2005 CPEO Brownfields List Archive

From: "Kenneth S. Kamlet" <kkamlet@hotmail.com>
Date: 16 Feb 2005 20:52:19 -0000
Reply: cpeo-brownfields
Subject: [CPEO-BIF] RE: Brownfields Digest, Vol 6, Issue 17 - clarification (Schefski.Kenneth@epama
 
I think Ken Schefski seeks to over-generalize and over-analogize the earlier discussion.

No one was suggesting that, anytime a previously undetected vapor intrusion problem was found beneath a property, the burden should shift from the owner to the government to pay to address it. And no one was disputing the general duty of property owners to protect from harm invitees to their property, including the duty to clear ice and snow from their sidewalks.

I and others merely pointed out that, in the narrow context of brownfield sites that were previously cleaned up (in New York State, prior to 2003, under the Department of Environmental Conservation's old Voluntary Cleanup Program) to the State's satisfaction, where the prospective purchaser or redeveloper (who later became the owner) was granted a liability release, there are special considerations that come into play. When a Voluntary Cleanup Agreement was entered into between the prospective purchaser and the State DEC, the prospective purchaser (who was at that point not only NOT a Responsible Party, but not even an owner) agreed to undertake certain investigation and cleanup obligations, in return for the promise of a liability release--which, once issued, could only be re-opened under limited circumstances defined in the Agreement.

The Government's bargain with that totally innocent cleanup volunteer was that, if you carry out your obligations under the Agreement, we will allow you to develop your property in peace.
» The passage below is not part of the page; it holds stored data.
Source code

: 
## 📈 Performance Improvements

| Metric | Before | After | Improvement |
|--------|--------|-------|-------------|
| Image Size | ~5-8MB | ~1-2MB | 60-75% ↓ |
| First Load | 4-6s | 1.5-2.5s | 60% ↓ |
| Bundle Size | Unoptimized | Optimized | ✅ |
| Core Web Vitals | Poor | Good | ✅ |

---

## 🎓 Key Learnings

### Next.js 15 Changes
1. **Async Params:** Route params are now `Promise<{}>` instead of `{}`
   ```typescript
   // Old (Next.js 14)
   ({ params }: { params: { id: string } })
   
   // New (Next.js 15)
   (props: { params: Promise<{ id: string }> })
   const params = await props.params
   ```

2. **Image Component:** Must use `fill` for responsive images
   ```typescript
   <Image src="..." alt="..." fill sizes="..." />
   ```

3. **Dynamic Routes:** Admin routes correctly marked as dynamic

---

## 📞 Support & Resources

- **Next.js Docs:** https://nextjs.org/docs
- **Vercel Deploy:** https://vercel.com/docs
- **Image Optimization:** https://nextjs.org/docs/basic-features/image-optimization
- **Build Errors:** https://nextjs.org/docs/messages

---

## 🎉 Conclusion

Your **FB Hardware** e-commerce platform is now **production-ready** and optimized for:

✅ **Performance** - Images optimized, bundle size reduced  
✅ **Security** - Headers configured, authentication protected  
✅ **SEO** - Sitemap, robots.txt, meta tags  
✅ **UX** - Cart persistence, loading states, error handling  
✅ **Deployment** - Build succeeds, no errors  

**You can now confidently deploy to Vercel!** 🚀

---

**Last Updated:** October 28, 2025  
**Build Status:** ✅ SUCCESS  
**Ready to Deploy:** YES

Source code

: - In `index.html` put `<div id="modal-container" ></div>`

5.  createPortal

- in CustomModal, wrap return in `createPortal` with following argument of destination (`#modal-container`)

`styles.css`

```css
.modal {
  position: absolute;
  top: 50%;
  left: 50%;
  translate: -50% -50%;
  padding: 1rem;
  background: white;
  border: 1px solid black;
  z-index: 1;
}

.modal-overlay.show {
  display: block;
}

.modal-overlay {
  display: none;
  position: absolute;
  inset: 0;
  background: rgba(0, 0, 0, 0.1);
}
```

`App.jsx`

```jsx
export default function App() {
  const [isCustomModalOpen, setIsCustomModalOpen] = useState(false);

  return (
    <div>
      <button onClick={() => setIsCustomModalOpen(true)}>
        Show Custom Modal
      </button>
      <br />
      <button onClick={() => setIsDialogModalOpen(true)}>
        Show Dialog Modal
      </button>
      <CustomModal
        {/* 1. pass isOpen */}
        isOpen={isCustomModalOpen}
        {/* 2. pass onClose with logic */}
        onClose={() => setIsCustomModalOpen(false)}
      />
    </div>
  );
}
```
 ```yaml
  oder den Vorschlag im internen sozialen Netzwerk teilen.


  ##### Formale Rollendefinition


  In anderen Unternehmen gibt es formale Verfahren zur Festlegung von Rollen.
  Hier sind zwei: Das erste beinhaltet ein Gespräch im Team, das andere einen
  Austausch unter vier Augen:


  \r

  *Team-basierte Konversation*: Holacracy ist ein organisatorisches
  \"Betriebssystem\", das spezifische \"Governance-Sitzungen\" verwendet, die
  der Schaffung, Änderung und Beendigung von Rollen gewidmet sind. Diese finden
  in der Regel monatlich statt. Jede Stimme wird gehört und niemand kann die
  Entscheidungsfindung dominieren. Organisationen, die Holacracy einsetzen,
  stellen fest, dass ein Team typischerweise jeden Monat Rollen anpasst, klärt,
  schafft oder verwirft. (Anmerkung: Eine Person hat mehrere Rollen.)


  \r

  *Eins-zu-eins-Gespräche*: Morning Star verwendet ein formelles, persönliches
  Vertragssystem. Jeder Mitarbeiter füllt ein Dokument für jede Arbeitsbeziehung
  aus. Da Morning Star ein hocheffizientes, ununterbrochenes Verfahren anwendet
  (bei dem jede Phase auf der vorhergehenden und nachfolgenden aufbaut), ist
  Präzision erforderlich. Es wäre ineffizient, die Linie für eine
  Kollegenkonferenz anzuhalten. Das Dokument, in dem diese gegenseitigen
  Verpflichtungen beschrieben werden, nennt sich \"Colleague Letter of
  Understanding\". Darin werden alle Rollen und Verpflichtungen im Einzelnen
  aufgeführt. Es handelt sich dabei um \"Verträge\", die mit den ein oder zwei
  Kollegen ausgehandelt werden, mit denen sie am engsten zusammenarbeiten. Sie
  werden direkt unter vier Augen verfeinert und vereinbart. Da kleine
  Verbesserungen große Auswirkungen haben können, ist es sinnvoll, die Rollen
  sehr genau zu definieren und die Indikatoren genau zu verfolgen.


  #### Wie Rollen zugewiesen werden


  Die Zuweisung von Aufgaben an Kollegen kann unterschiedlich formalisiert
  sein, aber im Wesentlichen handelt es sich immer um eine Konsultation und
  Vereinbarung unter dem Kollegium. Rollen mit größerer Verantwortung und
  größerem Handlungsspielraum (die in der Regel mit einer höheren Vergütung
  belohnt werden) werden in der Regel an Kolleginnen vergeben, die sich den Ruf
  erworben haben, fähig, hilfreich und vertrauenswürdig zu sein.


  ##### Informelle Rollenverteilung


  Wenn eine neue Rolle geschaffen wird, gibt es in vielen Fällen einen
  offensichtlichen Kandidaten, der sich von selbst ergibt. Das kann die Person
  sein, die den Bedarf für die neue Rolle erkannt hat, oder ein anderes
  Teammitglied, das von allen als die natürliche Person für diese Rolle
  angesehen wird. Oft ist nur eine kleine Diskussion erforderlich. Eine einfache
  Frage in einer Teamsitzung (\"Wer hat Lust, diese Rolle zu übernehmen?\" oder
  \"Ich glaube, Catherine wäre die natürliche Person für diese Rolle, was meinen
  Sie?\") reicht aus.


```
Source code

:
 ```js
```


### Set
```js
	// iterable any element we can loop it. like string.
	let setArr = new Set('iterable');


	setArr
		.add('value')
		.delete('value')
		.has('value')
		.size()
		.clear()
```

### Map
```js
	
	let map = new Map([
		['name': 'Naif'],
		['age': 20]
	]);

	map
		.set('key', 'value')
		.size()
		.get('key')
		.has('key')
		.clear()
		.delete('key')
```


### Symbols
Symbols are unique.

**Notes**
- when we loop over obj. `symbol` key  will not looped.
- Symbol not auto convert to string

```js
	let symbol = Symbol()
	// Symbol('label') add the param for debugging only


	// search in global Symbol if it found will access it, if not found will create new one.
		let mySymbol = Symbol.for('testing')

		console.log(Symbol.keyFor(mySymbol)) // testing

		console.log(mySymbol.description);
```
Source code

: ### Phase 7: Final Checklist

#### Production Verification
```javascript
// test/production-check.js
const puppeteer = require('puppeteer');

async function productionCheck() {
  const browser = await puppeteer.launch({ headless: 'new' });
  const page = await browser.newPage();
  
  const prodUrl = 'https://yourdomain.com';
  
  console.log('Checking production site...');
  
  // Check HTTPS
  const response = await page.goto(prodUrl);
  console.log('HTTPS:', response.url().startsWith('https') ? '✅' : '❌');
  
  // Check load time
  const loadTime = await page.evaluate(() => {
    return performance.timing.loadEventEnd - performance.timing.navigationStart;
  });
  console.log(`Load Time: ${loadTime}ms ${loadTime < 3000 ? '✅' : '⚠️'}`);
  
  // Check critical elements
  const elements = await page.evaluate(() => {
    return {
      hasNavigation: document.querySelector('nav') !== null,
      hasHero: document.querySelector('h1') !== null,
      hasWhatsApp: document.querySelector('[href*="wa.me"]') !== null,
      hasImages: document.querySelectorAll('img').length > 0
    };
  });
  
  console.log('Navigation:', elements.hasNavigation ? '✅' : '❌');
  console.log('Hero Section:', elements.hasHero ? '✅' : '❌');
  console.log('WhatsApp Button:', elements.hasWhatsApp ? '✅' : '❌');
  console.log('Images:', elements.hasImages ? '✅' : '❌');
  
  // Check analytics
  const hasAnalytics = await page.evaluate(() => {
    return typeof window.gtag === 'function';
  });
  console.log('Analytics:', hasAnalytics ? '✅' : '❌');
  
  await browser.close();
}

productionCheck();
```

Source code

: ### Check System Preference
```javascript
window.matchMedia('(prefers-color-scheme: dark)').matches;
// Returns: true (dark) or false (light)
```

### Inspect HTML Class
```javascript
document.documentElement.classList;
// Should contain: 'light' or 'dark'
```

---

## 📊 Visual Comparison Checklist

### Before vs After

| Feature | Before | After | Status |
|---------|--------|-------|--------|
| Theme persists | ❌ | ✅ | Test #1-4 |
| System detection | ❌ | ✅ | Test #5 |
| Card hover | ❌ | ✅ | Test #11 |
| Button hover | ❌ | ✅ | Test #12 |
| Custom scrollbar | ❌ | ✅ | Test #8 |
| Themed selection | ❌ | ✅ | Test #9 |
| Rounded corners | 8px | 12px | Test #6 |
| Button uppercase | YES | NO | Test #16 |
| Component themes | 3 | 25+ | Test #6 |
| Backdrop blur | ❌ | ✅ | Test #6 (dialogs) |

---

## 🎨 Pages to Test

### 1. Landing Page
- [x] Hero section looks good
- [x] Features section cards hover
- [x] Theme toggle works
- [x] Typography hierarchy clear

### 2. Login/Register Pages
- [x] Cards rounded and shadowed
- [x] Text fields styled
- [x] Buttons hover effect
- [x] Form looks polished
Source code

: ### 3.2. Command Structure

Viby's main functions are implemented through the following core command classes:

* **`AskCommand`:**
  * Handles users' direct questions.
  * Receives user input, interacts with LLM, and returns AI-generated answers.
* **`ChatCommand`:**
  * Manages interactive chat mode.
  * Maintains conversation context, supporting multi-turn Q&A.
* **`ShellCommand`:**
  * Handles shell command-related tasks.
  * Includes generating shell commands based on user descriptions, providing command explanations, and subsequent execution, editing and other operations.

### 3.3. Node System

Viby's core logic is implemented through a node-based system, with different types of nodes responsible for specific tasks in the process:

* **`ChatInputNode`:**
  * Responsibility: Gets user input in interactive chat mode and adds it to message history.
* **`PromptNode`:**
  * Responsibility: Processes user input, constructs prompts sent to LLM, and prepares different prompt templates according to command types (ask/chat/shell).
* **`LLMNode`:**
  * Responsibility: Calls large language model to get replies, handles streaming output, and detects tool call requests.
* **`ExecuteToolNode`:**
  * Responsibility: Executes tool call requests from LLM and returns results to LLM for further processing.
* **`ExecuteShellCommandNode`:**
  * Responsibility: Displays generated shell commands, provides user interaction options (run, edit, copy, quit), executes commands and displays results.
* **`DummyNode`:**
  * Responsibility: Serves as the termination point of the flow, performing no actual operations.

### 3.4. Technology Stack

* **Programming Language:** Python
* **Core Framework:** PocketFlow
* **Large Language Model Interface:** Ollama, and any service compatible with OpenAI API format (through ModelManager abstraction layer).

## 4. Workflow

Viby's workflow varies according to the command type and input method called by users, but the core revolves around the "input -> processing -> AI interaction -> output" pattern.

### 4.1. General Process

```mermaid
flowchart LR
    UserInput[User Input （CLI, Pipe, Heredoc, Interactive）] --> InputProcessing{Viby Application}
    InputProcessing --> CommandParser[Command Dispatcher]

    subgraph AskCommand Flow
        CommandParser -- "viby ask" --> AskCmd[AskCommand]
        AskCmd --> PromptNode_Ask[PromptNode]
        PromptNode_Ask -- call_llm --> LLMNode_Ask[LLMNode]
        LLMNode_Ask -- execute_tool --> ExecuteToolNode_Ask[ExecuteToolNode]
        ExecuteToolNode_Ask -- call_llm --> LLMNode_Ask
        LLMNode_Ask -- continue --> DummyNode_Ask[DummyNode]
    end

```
The bargain was not that, "we'll promise you anything to get you to clean the site and consummate the purchase, but once you become the owner, we reserve the right to throw the book at you--including all of Mr. Schefski's tort law, property law, CERCLA, and philosophical arguments." The bargain was that, if the cleanup volunteer did its share, the Government would grant it a measure of protection thereafter.

This was not corporate welfare for developers. It was the result of a decade-and-a-half of experience under CERCLA (and under State law counterparts) that demonstrated that you can't get brownfields cleaned up by punishing the innocent.

Property owners have all the rights and responsibilities of property owners. But, when an owner becomes an owner after carrying out a gratuitous cleanup under an Agreement with the Government, the terms of that Agreement must be honored--even if it means that the Government must expend some additional effort to try to find viable responsible parties, and if RPs cannot be found, even if it means that the Government must step in itself to address the problem in order to protect public health and the environment.

If Mr. Schefski needs a metaphor, it would be more akin to the Government's duty to send an Animal Control Officer to remove a rabid animal (not owned or controlled by me) from my property, or to send Police officers to apprehend armed robbers from the bank's property--pursuant to the "social contract" under which local residents pay taxes so that their government will protect the general welfare. Brownfield programs that stimulate voluntary cleanups similarly promote the public interest by cleaning up contamination and beneficially reusing sites--where otherwise this would not take place. The Government's duty in that instance is surely no less to hold up its end of the bargain.

Legal arguments (and spurious metaphors) to justify making innocent owners pay for newly discovered VI contamination, in derogation of a faithfully implemented cleanup agreement and liability release, are unworthy of the Government and of fair-minded people.

Ken Kamlet

-----------------------------------
   Kenneth S. Kamlet, Esquire
   Director of Legal Affairs
   Newman Development Grp., L.L.C.
   3101 Shippers Road, P.O. Box 678
   Vestal, New York 13851-0678
   607-770-1010, FAX: 607-770-3482
   kkamlet@hotmail.com


Ken Schefski wrote, in part:


Maybe people believe the government should be responsible because the
government sets the standard for what is safe with respect to VI and
can't seem to make up it's mind.  To me this might affect what would be
considered "reasonable steps" or "appropriate care," and I believe it
does under tort law, but it should not mean that the owner has no
responsibility to do something based on whatever is the current standard
and to do something else if that standard changes.  Should the
government be responsible for a lack of scientific understanding?  Think
about the recent findings regarding certain pain medications and the
risks they pose -- should the FDA be held responsible?  With ownership
comes responsibility.

My point is that owners of property accept certain obligations regarding
the condition of their property and why should contamination be treated
differently?  Prior to the 2001 amendments to CERCLA, I think there was
a decent argument that an innocent owner should not be held responsible
for the full cost of cleaning up a problem that was caused by someone
else -- this would be unreasonable steps.  However, I don't think that
an owner of property should just be able to turn their back on a problem
that could cause someone harm and say it's the government's
responsibility.  I believe CERCLA now strikes a fair balance, which is
very similar to what the courts developed over a couple of hundred years
-- a property owner must do what is reasonable to protect people on
their property and to eliminate any further harm.